I wrinkled my nose at him. “If I’m going to do this, I need a drink first.”

“I’ll have one sent up,” Ryodan said. “Name your poison.”

“I want to get it myself,” I said coolly, aware I was only trying to stave off the inevitable. But I wanted to walk somewhere of my own volition, feel alive and free for a few more minutes before I risked body and soul.

“We’ll all get one,” he said, pushing up from behind his desk.

When I walked down the chrome and glass stairs with Barrons on my left, Ryodan on my right, I could have been slain by the daggers of envy shot my way, from every subclub below.

If only they knew.

I would have opted for the Sinatra club but Ryodan saw Christian looming darkly at the bar and steered us away.

To the kiddie subclub where Jo worked, wearing a short, kicky plaid skirt, white blouse, and baby doll heels, looking pretty, her short dark hair highlighted with gold and blond.

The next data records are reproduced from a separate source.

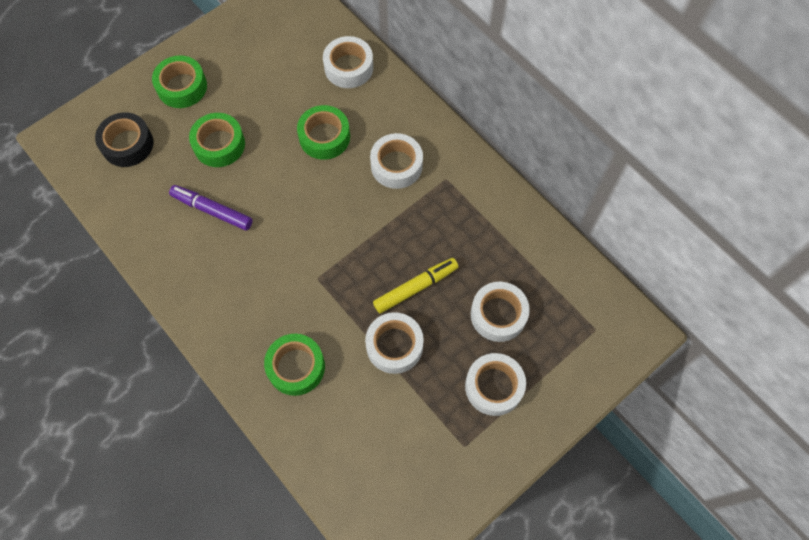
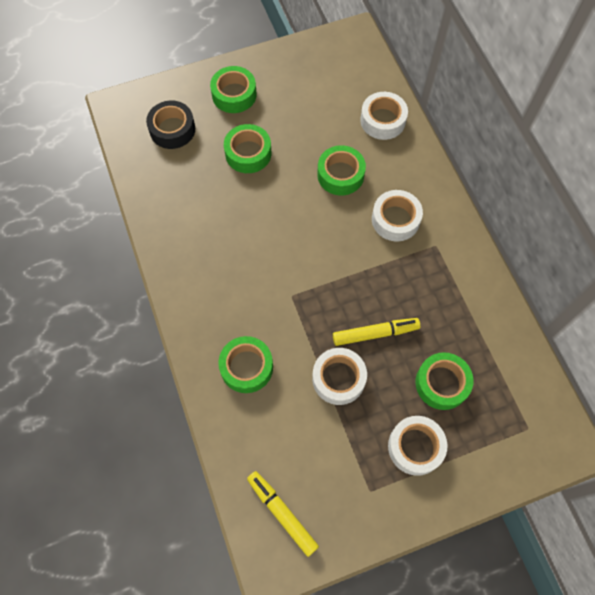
camera: 20 degrees right, 0 degrees up
(212, 210) = (222, 208): purple marker -> none
(384, 501) = (282, 513): none -> yellow marker
(498, 315) = (442, 383): white tape -> green tape

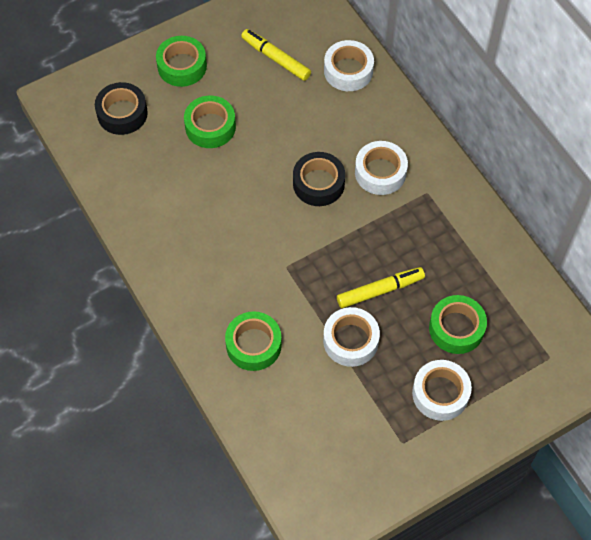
camera: 10 degrees left, 5 degrees down
(282, 513) = (318, 478): yellow marker -> yellow marker (276, 58)
(336, 221) = (318, 183): none -> black tape
(340, 175) = (314, 135): green tape -> none

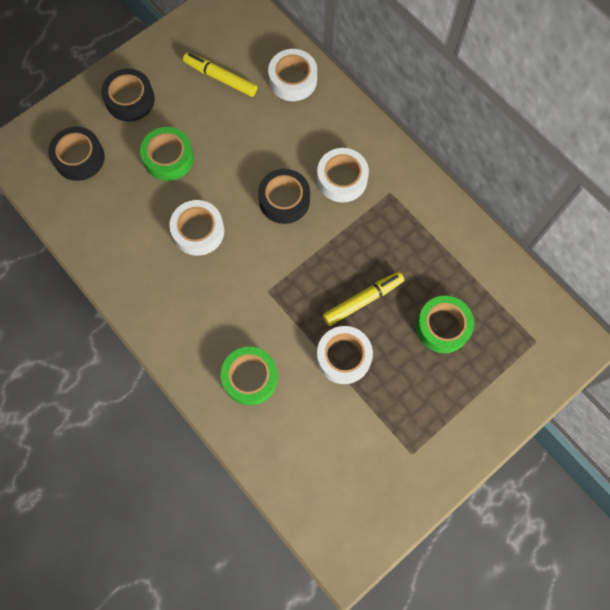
camera: 10 degrees left, 10 degrees up
(182, 66) = (130, 100): green tape -> black tape
(440, 393) = (439, 396): white tape -> white tape (198, 231)

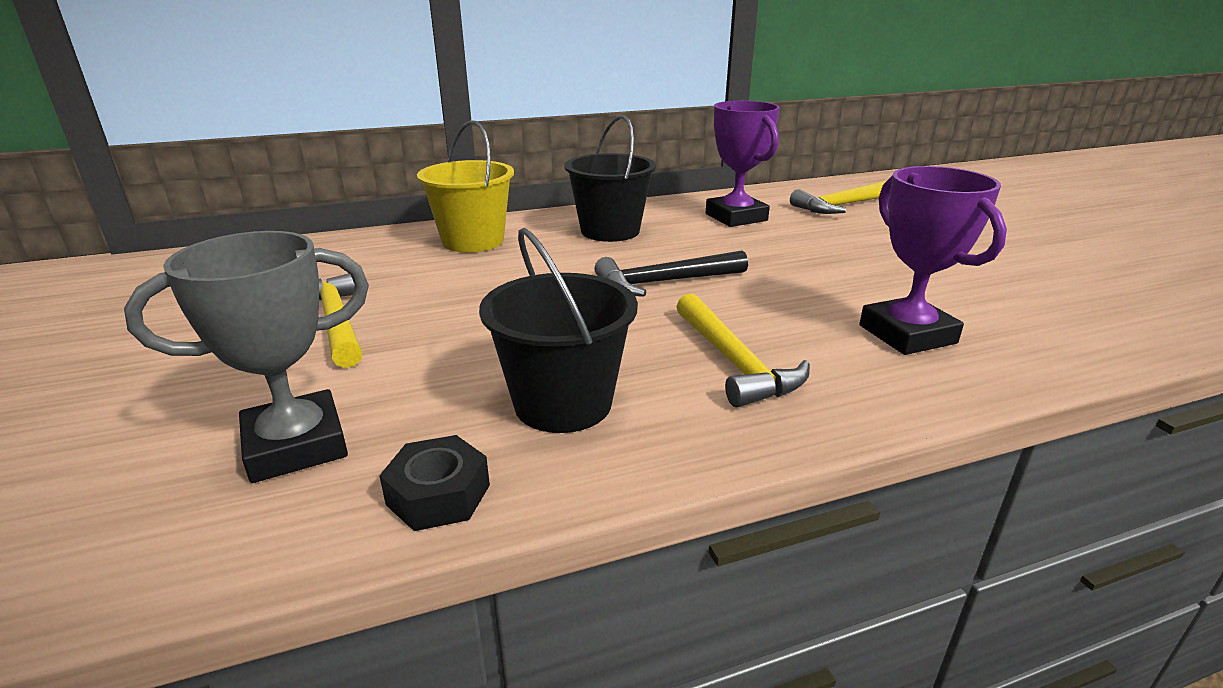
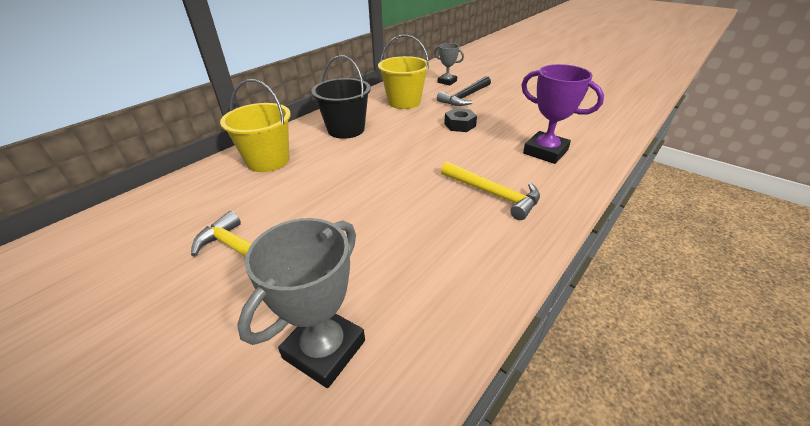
camera: 30 degrees left, 10 degrees up
(438, 495) = (441, 337): black nut -> black nut (460, 125)
(563, 403) = (442, 252): black bucket -> none
(664, 282) = (412, 156): black hammer -> black hammer (465, 97)
(736, 217) = (404, 102): purple trophy -> yellow bucket
(841, 206) = (447, 82): yellow hammer -> grey trophy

She came to wait on us with a wary look when Ryodan gestured, but he only ordered three glasses of Macallan, Rare Cask, with the blandest of expressions. As she hurried away to fill the order, I sensed a stir in the crowd on the dance floor.

I looked around, trying to decide what was causing it, and realized the crowd was parting for some reason, allowing someone or something’s passage.